Local champions are the key to encouraging action and building trust and stickiness. Our research has found that local champions are 40 percent more effective at driving enrollment and 70 percent more effective at long-term engagement than regional or global sponsors.
3. Think differently about upskilling and caring for managers.
Effective managers remain pivotal to retention, burnout risk, trust in management and more. The evidence for the pivotal nature of managers for an array of business outcomes continues to mount. Good managers who provide psychological safety have reduced burnout risk by 50 percent and amplified trust in the company. Managers who demonstrate resilience can reduce turnover risk by as much as 78 percent. Despite – or perhaps due to – their pivotal role, managers are often at higher risk for poor outcomes than the employees they lead.

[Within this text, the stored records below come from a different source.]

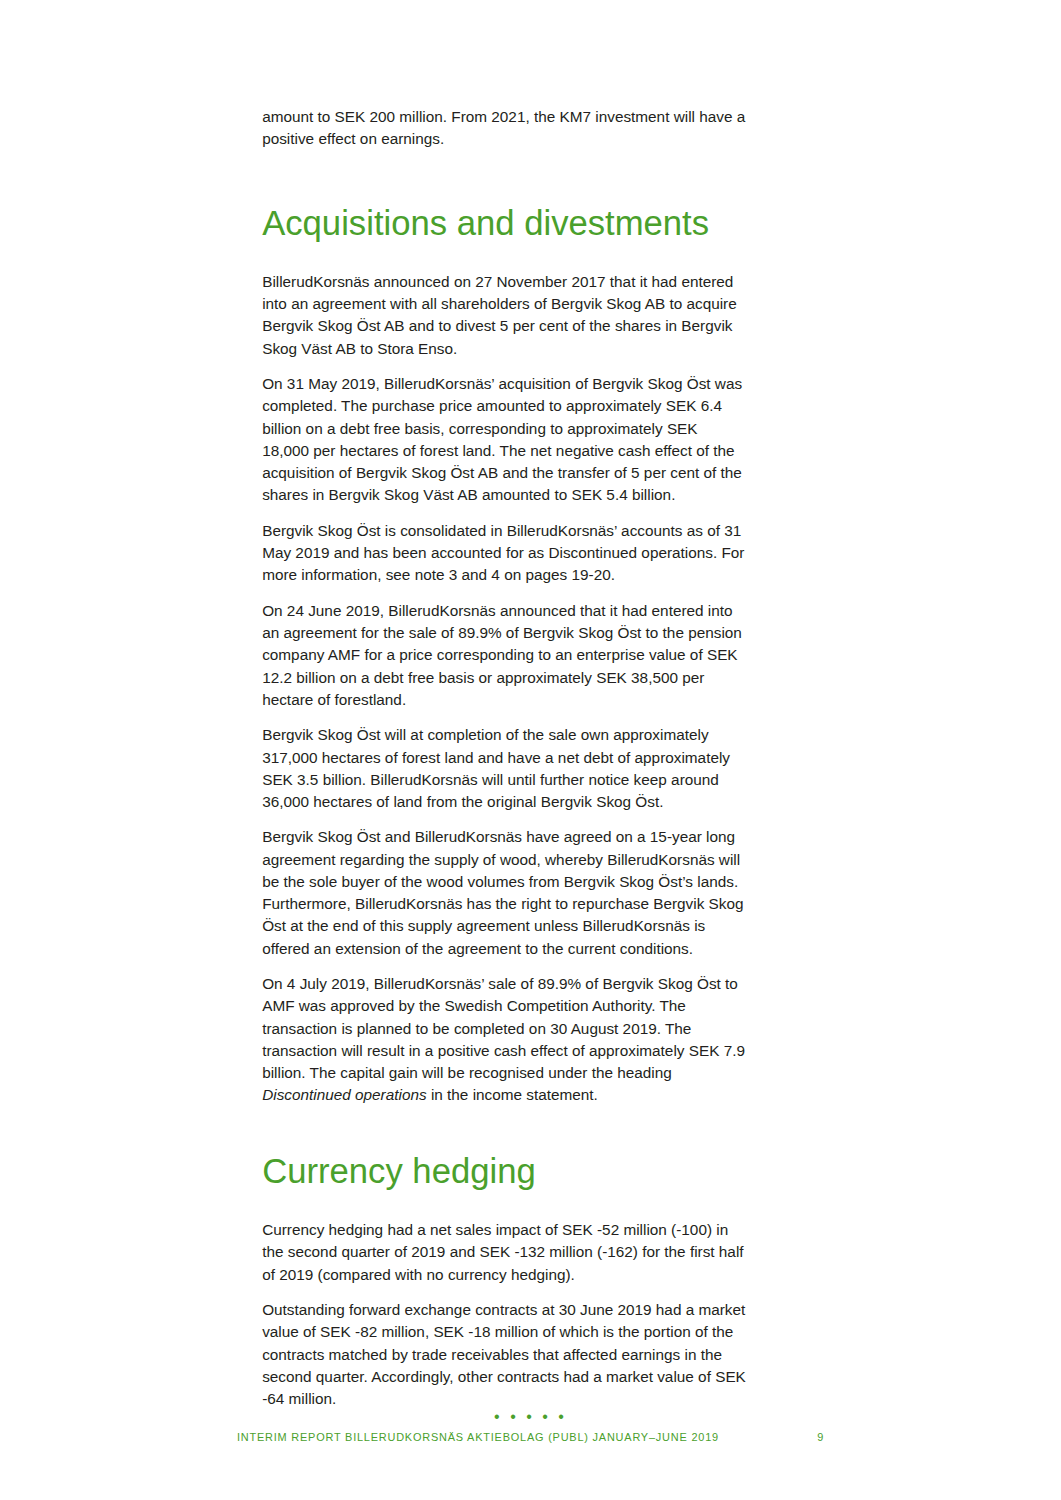amount to SEK 200 million. From 2021, the KM7 investment will have a positive effect on earnings.
Acquisitions and divestments
BillerudKorsnäs announced on 27 November 2017 that it had entered into an agreement with all shareholders of Bergvik Skog AB to acquire Bergvik Skog Öst AB and to divest 5 per cent of the shares in Bergvik Skog Väst AB to Stora Enso.
On 31 May 2019, BillerudKorsnäs’ acquisition of Bergvik Skog Öst was completed. The purchase price amounted to approximately SEK 6.4 billion on a debt free basis, corresponding to approximately SEK 18,000 per hectares of forest land. The net negative cash effect of the acquisition of Bergvik Skog Öst AB and the transfer of 5 per cent of the shares in Bergvik Skog Väst AB amounted to SEK 5.4 billion.
Bergvik Skog Öst is consolidated in BillerudKorsnäs’ accounts as of 31 May 2019 and has been accounted for as Discontinued operations. For more information, see note 3 and 4 on pages 19-20.
On 24 June 2019, BillerudKorsnäs announced that it had entered into an agreement for the sale of 89.9% of Bergvik Skog Öst to the pension company AMF for a price corresponding to an enterprise value of SEK 12.2 billion on a debt free basis or approximately SEK 38,500 per hectare of forestland.
Bergvik Skog Öst will at completion of the sale own approximately 317,000 hectares of forest land and have a net debt of approximately SEK 3.5 billion. BillerudKorsnäs will until further notice keep around 36,000 hectares of land from the original Bergvik Skog Öst.
Bergvik Skog Öst and BillerudKorsnäs have agreed on a 15-year long agreement regarding the supply of wood, whereby BillerudKorsnäs will be the sole buyer of the wood volumes from Bergvik Skog Öst’s lands. Furthermore, BillerudKorsnäs has the right to repurchase Bergvik Skog Öst at the end of this supply agreement unless BillerudKorsnäs is offered an extension of the agreement to the current conditions.
On 4 July 2019, BillerudKorsnäs’ sale of 89.9% of Bergvik Skog Öst to AMF was approved by the Swedish Competition Authority. The transaction is planned to be completed on 30 August 2019. The transaction will result in a positive cash effect of approximately SEK 7.9 billion. The capital gain will be recognised under the heading Discontinued operations in the income statement.
Currency hedging
Currency hedging had a net sales impact of SEK -52 million (-100) in the second quarter of 2019 and SEK -132 million (-162) for the first half of 2019 (compared with no currency hedging).
Outstanding forward exchange contracts at 30 June 2019 had a market value of SEK -82 million, SEK -18 million of which is the portion of the contracts matched by trade receivables that affected earnings in the second quarter. Accordingly, other contracts had a market value of SEK -64 million.
• • • • •
Interim report BillerudKorsnäs Aktiebolag (publ) January–June 2019 9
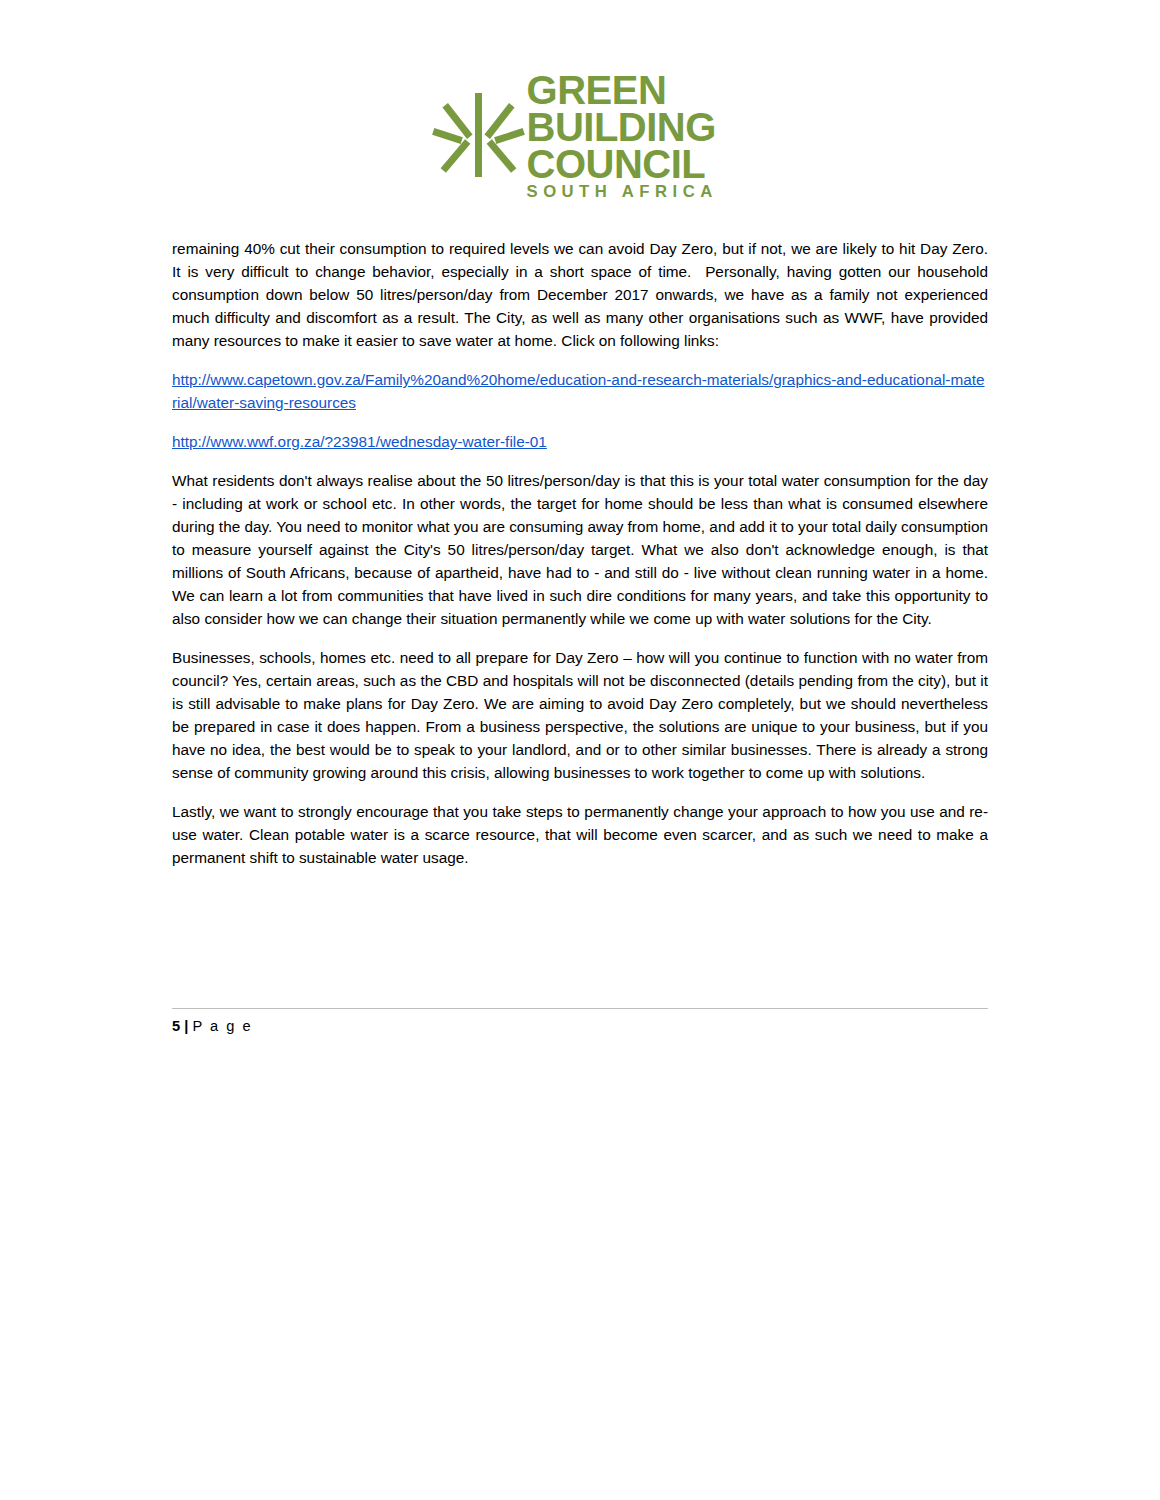GREEN BUILDING COUNCIL SOUTH AFRICA
remaining 40% cut their consumption to required levels we can avoid Day Zero, but if not, we are likely to hit Day Zero. It is very difficult to change behavior, especially in a short space of time. Personally, having gotten our household consumption down below 50 litres/person/day from December 2017 onwards, we have as a family not experienced much difficulty and discomfort as a result. The City, as well as many other organisations such as WWF, have provided many resources to make it easier to save water at home. Click on following links:
http://www.capetown.gov.za/Family%20and%20home/education-and-research-materials/graphics-and-educational-material/water-saving-resources
http://www.wwf.org.za/?23981/wednesday-water-file-01
What residents don't always realise about the 50 litres/person/day is that this is your total water consumption for the day - including at work or school etc. In other words, the target for home should be less than what is consumed elsewhere during the day. You need to monitor what you are consuming away from home, and add it to your total daily consumption to measure yourself against the City's 50 litres/person/day target. What we also don't acknowledge enough, is that millions of South Africans, because of apartheid, have had to - and still do - live without clean running water in a home. We can learn a lot from communities that have lived in such dire conditions for many years, and take this opportunity to also consider how we can change their situation permanently while we come up with water solutions for the City.
Businesses, schools, homes etc. need to all prepare for Day Zero – how will you continue to function with no water from council? Yes, certain areas, such as the CBD and hospitals will not be disconnected (details pending from the city), but it is still advisable to make plans for Day Zero. We are aiming to avoid Day Zero completely, but we should nevertheless be prepared in case it does happen. From a business perspective, the solutions are unique to your business, but if you have no idea, the best would be to speak to your landlord, and or to other similar businesses. There is already a strong sense of community growing around this crisis, allowing businesses to work together to come up with solutions.
Lastly, we want to strongly encourage that you take steps to permanently change your approach to how you use and re-use water. Clean potable water is a scarce resource, that will become even scarcer, and as such we need to make a permanent shift to sustainable water usage.
5 | P a g e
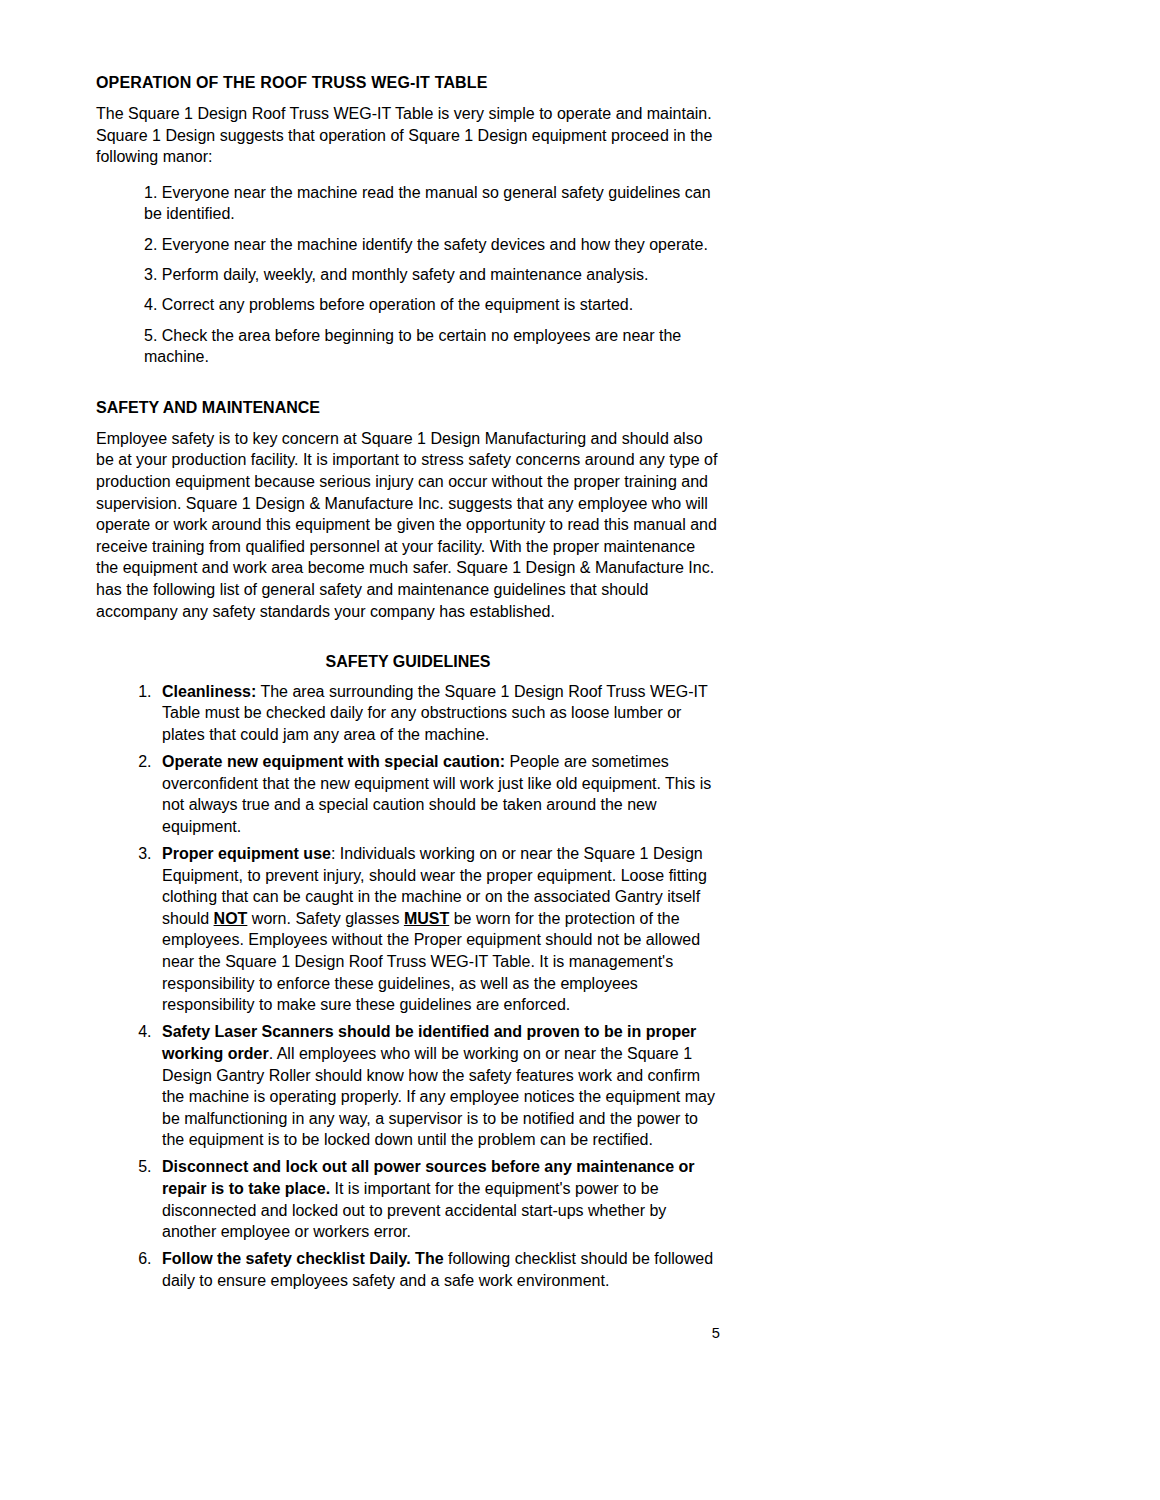OPERATION OF THE ROOF TRUSS WEG-IT TABLE
The Square 1 Design Roof Truss WEG-IT Table is very simple to operate and maintain. Square 1 Design suggests that operation of Square 1 Design equipment proceed in the following manor:
1. Everyone near the machine read the manual so general safety guidelines can be identified.
2. Everyone near the machine identify the safety devices and how they operate.
3. Perform daily, weekly, and monthly safety and maintenance analysis.
4. Correct any problems before operation of the equipment is started.
5. Check the area before beginning to be certain no employees are near the machine.
SAFETY AND MAINTENANCE
Employee safety is to key concern at Square 1 Design Manufacturing and should also be at your production facility. It is important to stress safety concerns around any type of production equipment because serious injury can occur without the proper training and supervision. Square 1 Design & Manufacture Inc. suggests that any employee who will operate or work around this equipment be given the opportunity to read this manual and receive training from qualified personnel at your facility. With the proper maintenance the equipment and work area become much safer. Square 1 Design & Manufacture Inc. has the following list of general safety and maintenance guidelines that should accompany any safety standards your company has established.
SAFETY GUIDELINES
Cleanliness: The area surrounding the Square 1 Design Roof Truss WEG-IT Table must be checked daily for any obstructions such as loose lumber or plates that could jam any area of the machine.
Operate new equipment with special caution: People are sometimes overconfident that the new equipment will work just like old equipment. This is not always true and a special caution should be taken around the new equipment.
Proper equipment use: Individuals working on or near the Square 1 Design Equipment, to prevent injury, should wear the proper equipment. Loose fitting clothing that can be caught in the machine or on the associated Gantry itself should NOT worn. Safety glasses MUST be worn for the protection of the employees. Employees without the Proper equipment should not be allowed near the Square 1 Design Roof Truss WEG-IT Table. It is management's responsibility to enforce these guidelines, as well as the employees responsibility to make sure these guidelines are enforced.
Safety Laser Scanners should be identified and proven to be in proper working order. All employees who will be working on or near the Square 1 Design Gantry Roller should know how the safety features work and confirm the machine is operating properly. If any employee notices the equipment may be malfunctioning in any way, a supervisor is to be notified and the power to the equipment is to be locked down until the problem can be rectified.
Disconnect and lock out all power sources before any maintenance or repair is to take place. It is important for the equipment's power to be disconnected and locked out to prevent accidental start-ups whether by another employee or workers error.
Follow the safety checklist Daily. The following checklist should be followed daily to ensure employees safety and a safe work environment.
5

Our data shows that managers report higher levels of stress-related productivity impairment, burnout and turnover risk compared to non-managers. All of this means they may be less adaptive and less open to learning and responding to change positively.
Reminding managers to put on their own “oxygen mask” first is an important step, but given the additional duties most managers have taken on, this is often easier said than done. It is necessary to refresh and enlarge our concept of leadership training to emphasize the necessity of leading by modeling resilience while also maintaining one’s own resilience.
Resiliency matters
Resilient employees know how to identify and correct unproductive thinking patterns to face problems, yet at the same time, remain optimistic. They accelerate as disruptions and crises arise over time. Resilience is the solution for building an engaged and thriving workforce in today’s climate of volatility and disruption. These are the critical skills of the workforce of today and tomorrow.